23The plaintiff's evidence was that he was in prison when he had the ultrasound on 13 January 2010, and was not informed of the results. His solicitor received the results on 18 May 2010.
24The plaintiff submits that "the date of the incident that gives rise to the claim" is the date of the occurrence of injury afforded by the defendants to the plaintiff, namely, when the defendants failed to inform the plaintiff that he had tested positive for Hepatitis C. The plaintiff has submitted that the principles of construction to be applied in construing the meaning of the words "the date of the incident that gives rise to the claim" are found in the judgment of Allsop P in Wilson v State Rail Authority of NSW [2010] NSWCA 198 at [12-15]. Those principles are now well settled, and require a purposive approach, consistent with the language and purpose of all the provisions of the statute (Project Blue Sky v Australian Broadcasting Authority (1998) 194 CLR 355 at [69]).
25In Wilson v SRA, supra, Allsop P said at [12]:
"Fundamental to the task, of course, is the giving of close attention to the text and structure of the Act, as the words used by Parliament to effect its legislative purpose. Nevertheless, general words, informed by an understanding of the context, and of the mischief to which the Act is directed, may be constrained in their effect." (Authorities omitted)
26Regard must be had to the context in which Part 2A Division 1A of the Act appears.
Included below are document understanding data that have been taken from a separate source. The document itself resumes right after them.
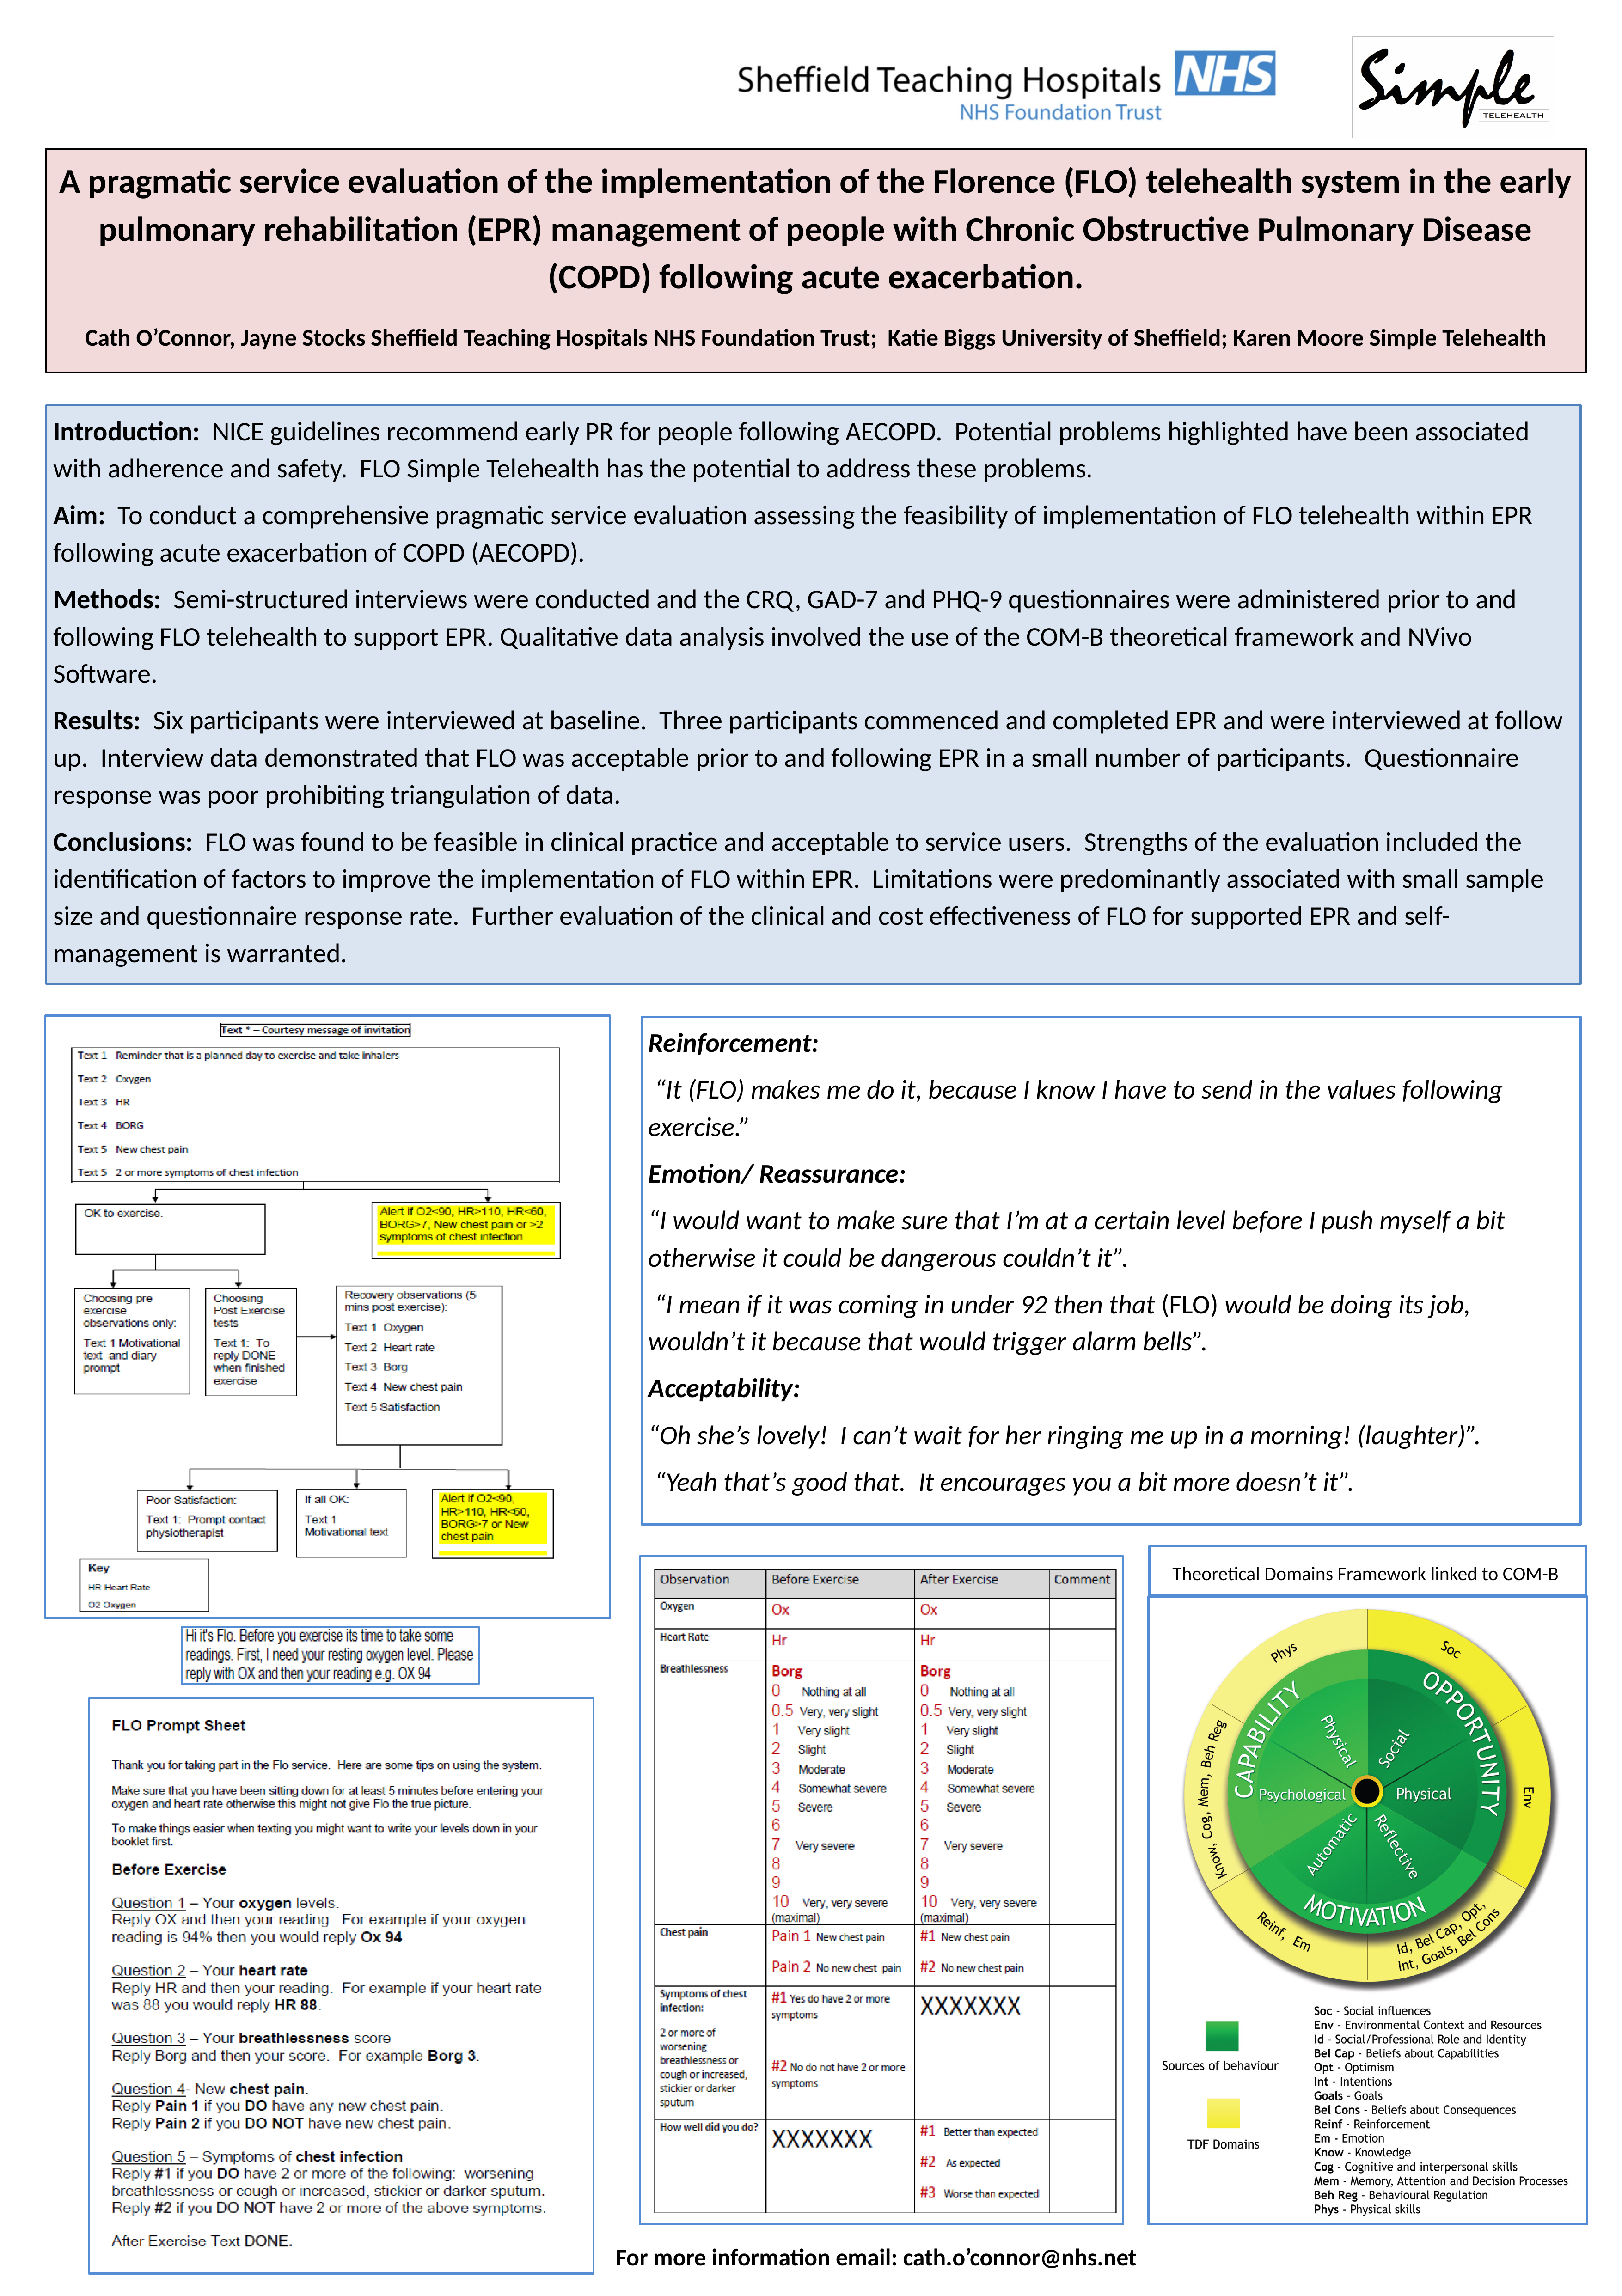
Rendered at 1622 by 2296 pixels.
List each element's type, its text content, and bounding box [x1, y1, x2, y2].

picture [725, 28, 1297, 147]
picture [1352, 36, 1554, 138]
text_box For more information email: cath.o’connor@nhs.net [609, 2234, 1155, 2274]
text_box A pragmatic service evaluation of the implementation of the Florence (FLO) telehealth system in the early pulmonary rehabilitation (EPR) management of people with Chronic Obstructive Pulmonary Disease (COPD) following acute exacerbation. Cath O’Connor, Jayne Stocks Sheffield Teaching Hospitals NHS Foundation Trust; Katie Biggs University of Sheffield; Karen Moore Simple Telehealth [46, 148, 1586, 373]
text_box Introduction: NICE guidelines recommend early PR for people following AECOPD. Potential problems highlighted have been associated with adherence and safety. FLO Simple Telehealth has the potential to address these problems. Aim: To conduct a comprehensive pragmatic service evaluation assessing the feasibility of implementation of FLO telehealth within EPR following acute exacerbation of COPD (AECOPD). Methods: Semi-structured interviews were conducted and the CRQ, GAD-7 and PHQ-9 questionnaires were administered prior to and following FLO telehealth to support EPR. Qualitative data analysis involved the use of the COM-B theoretical framework and NVivo Software. Results: Six participants were interviewed at baseline. Three participants commenced and completed EPR and were interviewed at follow up. Interview data demonstrated that FLO was acceptable prior to and following EPR in a small number of participants. Questionnaire response was poor prohibiting triangulation of data. Conclusions: FLO was found to be feasible in clinical practice and acceptable to service users. Strengths of the evaluation included the identification of factors to improve the implementation of FLO within EPR. Limitations were predominantly associated with small sample size and questionnaire response rate. Further evaluation of the clinical and cost effectiveness of FLO for supported EPR and self-management is warranted. [46, 405, 1581, 984]
picture [90, 1699, 593, 2273]
picture [641, 1557, 1122, 2223]
picture [183, 1628, 478, 1683]
text_box Reinforcement: “It (FLO) makes me do it, because I know I have to send in the values following exercise.” Emotion/ Reassurance: “I would want to make sure that I’m at a certain level before I push myself a bit otherwise it could be dangerous couldn’t it”. “I mean if it was coming in under 92 then that (FLO) would be doing its job, wouldn’t it because that would trigger alarm bells”. Acceptability: “Oh she’s lovely! I can’t wait for her ringing me up in a morning! (laughter)”. “Yeah that’s good that. It encourages you a bit more doesn’t it”. [641, 1017, 1581, 1525]
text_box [1149, 1546, 1586, 2223]
picture [46, 1016, 609, 1618]
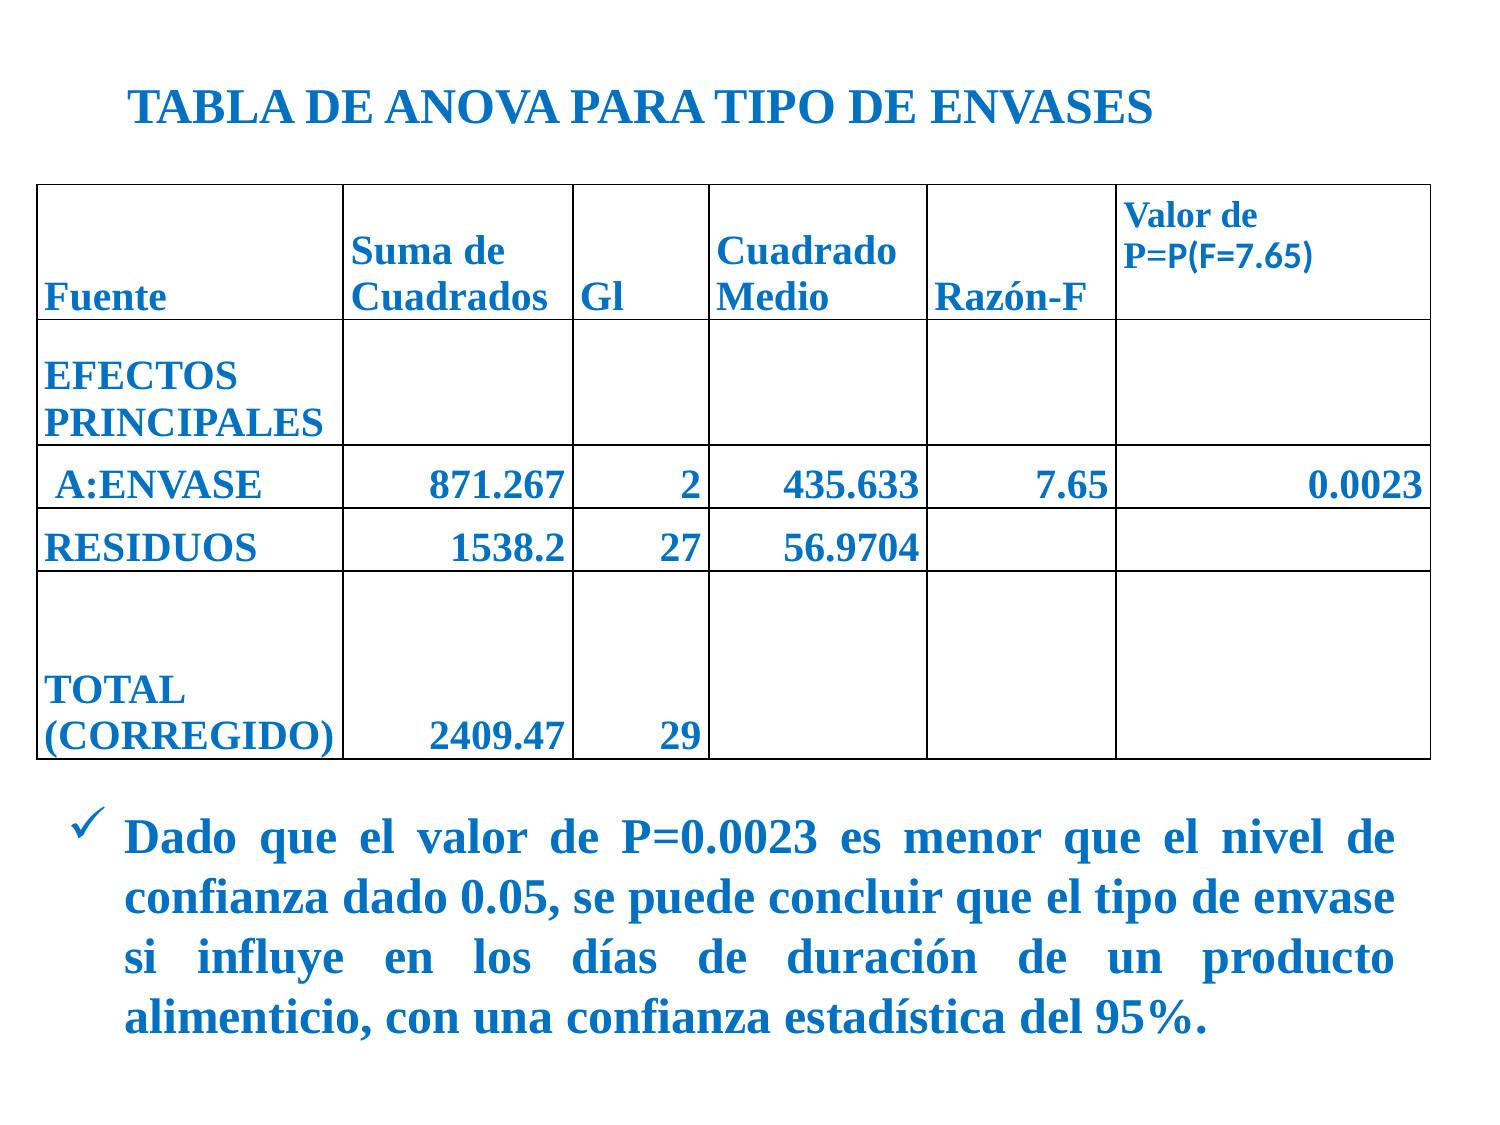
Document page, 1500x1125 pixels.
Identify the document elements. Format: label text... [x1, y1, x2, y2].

table_cell TOTAL (CORREGIDO) [38, 572, 342, 758]
table_header Gl [574, 185, 708, 319]
table_cell [710, 320, 926, 444]
table_cell [928, 320, 1115, 444]
table_cell 29 [574, 572, 708, 758]
table_cell 435.633 [710, 446, 926, 507]
table_cell [928, 509, 1115, 570]
table_cell 56.9704 [710, 509, 926, 570]
table_cell [710, 572, 926, 758]
table_cell RESIDUOS [38, 509, 342, 570]
table_cell 871.267 [344, 446, 572, 507]
table_cell [1117, 320, 1430, 444]
table_cell [574, 320, 708, 444]
table_header Razón-F [928, 185, 1115, 319]
table_cell A:ENVASE [38, 446, 342, 507]
table_cell EFECTOS PRINCIPALES [38, 320, 342, 444]
table_cell [1117, 509, 1430, 570]
text_box Dado que el valor de P=0.0023 es menor que el nivel de confianza dado 0.05, se puede concluir que el tipo de envase si influye en los días de duración de un producto alimenticio, con una confianza estadística del 95%. [53, 796, 1412, 1051]
table_cell 2409.47 [344, 572, 572, 758]
table_header Valor de P=P(F=7.65) [1117, 185, 1430, 319]
table_cell 7.65 [928, 446, 1115, 507]
table_header Cuadrado Medio [710, 185, 926, 319]
table_cell 2 [574, 446, 708, 507]
text_box TABLA DE ANOVA PARA TIPO DE ENVASES [112, 66, 1436, 142]
table_cell [928, 572, 1115, 758]
table_cell 1538.2 [344, 509, 572, 570]
table_cell 27 [574, 509, 708, 570]
table_cell [344, 320, 572, 444]
table_cell 0.0023 [1117, 446, 1430, 507]
table_header Suma de Cuadrados [344, 185, 572, 319]
table_cell [1117, 572, 1430, 758]
table_header Fuente [38, 185, 342, 319]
The Act is concerned with recovery of damages for death or personal injury caused by fault, in other words, actions for damages for personal injury for negligence except where excluded by the Act (s 3B). Part 2A must be read in the context of other provisions, for example, Part 1A, which sets out general principles in relation to breach of duty of care (s 5B and 5C) and causation (s 5D) which would of course apply to any action for damages litigated pursuant to Part 2A.
27Having regard to the purpose of the Act and the context in which Part 2A appears, namely, in respect of claims brought against protected defendants by offenders in custody in respect of incidents occurring after 12 November 2008, the words "the incident that gives rise to the claim" in s 26BA and s 26BD must mean, on its plain meaning and giving effect to the purpose of the legislation, the date of occurrence of injury as submitted by the plaintiff.
28To uphold the defendants' submission that the words "the date of the incident that give rise to the claim" is the date the cause of action is completed, or the date when the plaintiff has an awareness that damage is caused, imports words into the section which are not required. There is no ambiguity in the words used by Parliament here, and no conflict that arises from the language used in these sections. In its context, the phrase "the incident that gives rise to the claim" means the date of occurrence of injury, or omission giving rise to the claim. Had parliament intended the words to mean "the time at which the plaintiff became aware of the damage" or "the date when the plaintiff's cause of action became complete", the Act would be couched in very different terms.
29The judgments of the High Court in Hawkins and Cornwall relied on by the defendants both concerned the construction of limitation provisions which required the Court to determine when a cause of action "first accrues" to a plaintiff. Both cases are therefore of no assistance in construing s 26 BA.
30For these reasons I find that Part 2A Division 1A does not apply to the plaintiff's claim and therefore I do not have to decide whether s 26BD has been satisfied. It would be difficult to so find here where the incidents occurred over ten years previously and no notice was given. I note the judgment of Sidis DCJ in Larry Dawson v State of NSW unreported, 23 March 2012, in which her Honour dealt with this issue on the basis of whether the defendant was prejudiced by the elapse of time to the extent that it could not secure a fair trial.